| REQUIREMENT |
Only lines containing the string "Video" belong in the answer; copy all of them from the entries.
============
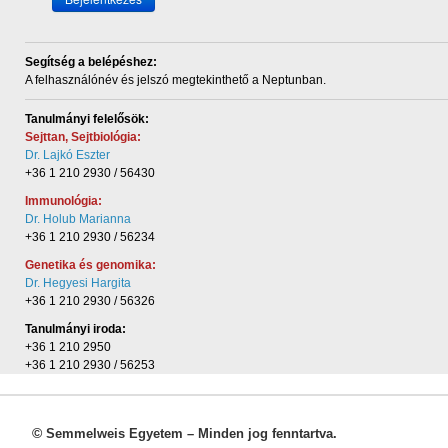
Segítség a belépéshez:
A felhasználónév és
jelszó megtekinthető a Neptunban.
Tanulmányi felelősök:
Sejttan, Sejtbiológia:
Dr. Lajkó Eszter
+36 1 210 2930 / 56430
Immunológia:
Dr. Holub Marianna
+36 1 210 2930 / 56234
Genetika és genomika:
Dr. Hegyesi Hargita
+36 1 210 2930 / 56326
Tanulmányi iroda:
+36 1 210 2950
+36 1 210 2930 / 56253
©
Semmelweis Egyetem – Minden jog fenntartva.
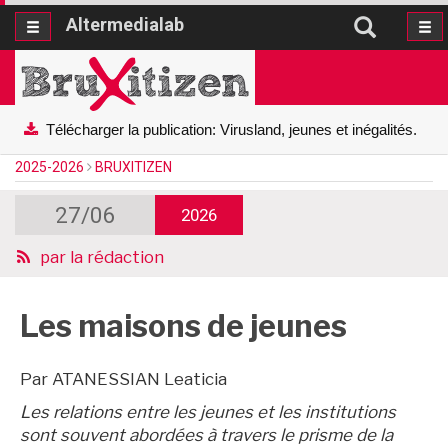
Altermedialab
Altermedialab
Télécharger la publication: Virusland, jeunes et inégalités.
2025-2026
BRUXITIZEN
27/06
2026
par
la rédaction
Les maisons de jeunes
Par ATANESSIAN Leaticia
Les relations entre les jeunes et les institutions
sont souvent abordées à travers le prisme de la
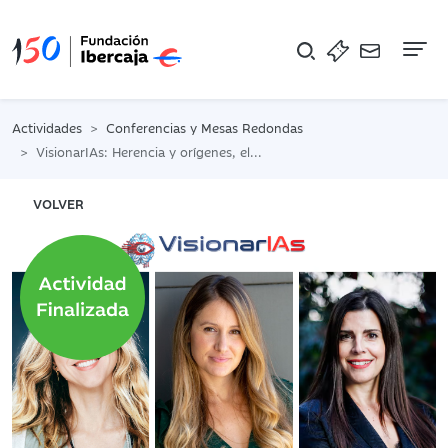
Na
Actividades
Conferencias y Mesas Redondas
VisionarIAs: Herencia y orígenes, el pasado de la IA
VOLVER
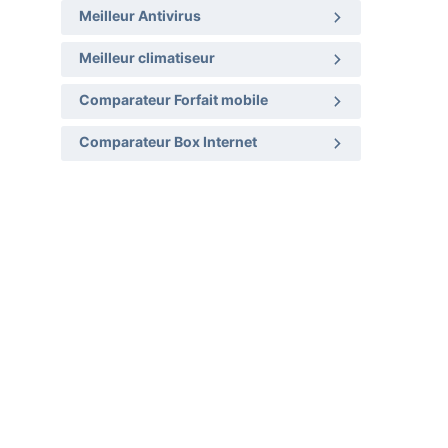
Meilleur Antivirus
Meilleur climatiseur
Comparateur Forfait mobile
Comparateur Box Internet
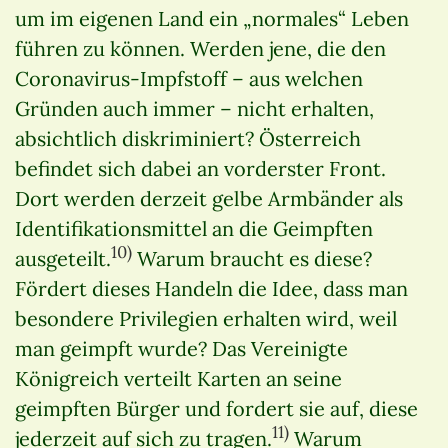
um im eigenen Land ein „normales“ Leben
führen zu können. Werden jene, die den
Coronavirus-Impfstoff – aus welchen
Gründen auch immer – nicht erhalten,
absichtlich diskriminiert? Österreich
befindet sich dabei an vorderster Front.
Dort werden derzeit gelbe Armbänder als
Identifikationsmittel an die Geimpften
10)
ausgeteilt.
Warum braucht es diese?
Fördert dieses Handeln die Idee, dass man
besondere Privilegien erhalten wird, weil
man geimpft wurde? Das Vereinigte
Königreich verteilt Karten an seine
geimpften Bürger und fordert sie auf, diese
11)
jederzeit auf sich zu tragen.
Warum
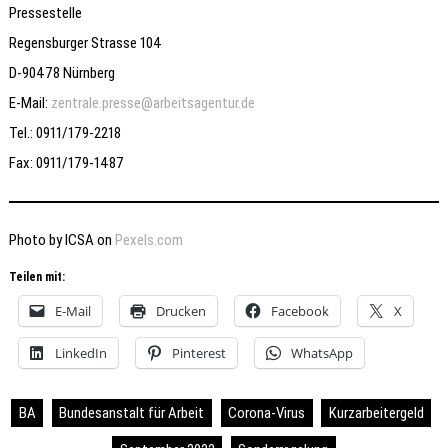
Pressestelle
Regensburger Strasse 104
D-90478 Nürnberg
E-Mail:
zentrale.presse@arbeitsagentur.de
Tel.: 0911/179-2218
Fax: 0911/179-1487
Photo by ICSA on
Pexels.com
Teilen mit:
E-Mail
Drucken
Facebook
X
LinkedIn
Pinterest
WhatsApp
BA
Bundesanstalt für Arbeit
Corona-Virus
Kurzarbeitergeld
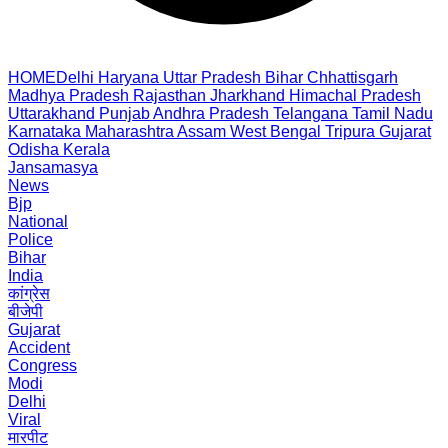
HOME
Delhi
Haryana
Uttar Pradesh
Bihar
Chhattisgarh
Madhya Pradesh
Rajasthan
Jharkhand
Himachal Pradesh
Uttarakhand
Punjab
Andhra Pradesh
Telangana
Tamil Nadu
Karnataka
Maharashtra
Assam
West Bengal
Tripura
Gujarat
Odisha
Kerala
Jansamasya
News
Bjp
National
Police
Bihar
India
कांग्रेस
बीजेपी
Gujarat
Accident
Congress
Modi
Delhi
Viral
मारपीट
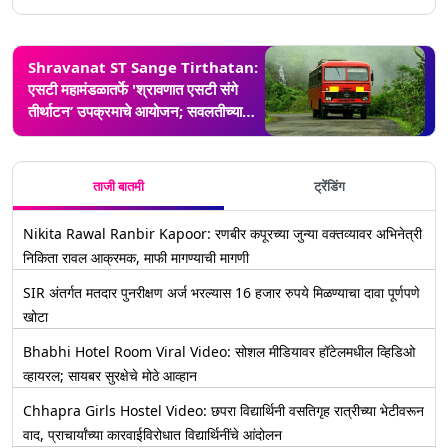
Shravanat ST Sange Tirthatan:
एसटी महामंडळातर्फे 'श्रावणात एसटी संगे
तीर्थाटन’ उपक्रमाचे आयोजन; सवलतीच्या
दरात राज्यातील तीर्थक्षेत्रांना भेट देण्याची संधी
ताजी बातमी
ट्रेंडिंग
Nikita Rawal Ranbir Kapoor: रणबीर कपूरच्या जुन्या वक्तव्यावर अभिनेत्री
निकिता रावल आक्रमक, माफी मागण्याची मागणी
SIR अंतर्गत मतदार पुनरीक्षण अर्ज भरल्यास 16 हजार रुपये मिळण्याचा दावा पूर्णपणे
खोटा
Bhabhi Hotel Room Viral Video: सोशल मीडियावर हॉटेलमधील व्हिडिओ
व्हायरल; सायबर सुरक्षेचे मोठे आव्हान
Chhapra Girls Hostel Video: छपरा विद्यार्थिनी वसतिगृह रात्रीच्या भेटीवरून
वाद, प्राचार्यांच्या कारवाईविरोधात विद्यार्थिनींचे आंदोलन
============
| EXERCISE ANSWER |
Bhabhi Hotel Room Viral Video: सोशल मीडियावर हॉटेलमधील व्हिडिओ
Chhapra Girls Hostel Video: छपरा विद्यार्थिनी वसतिगृह रात्रीच्या भेटीवरून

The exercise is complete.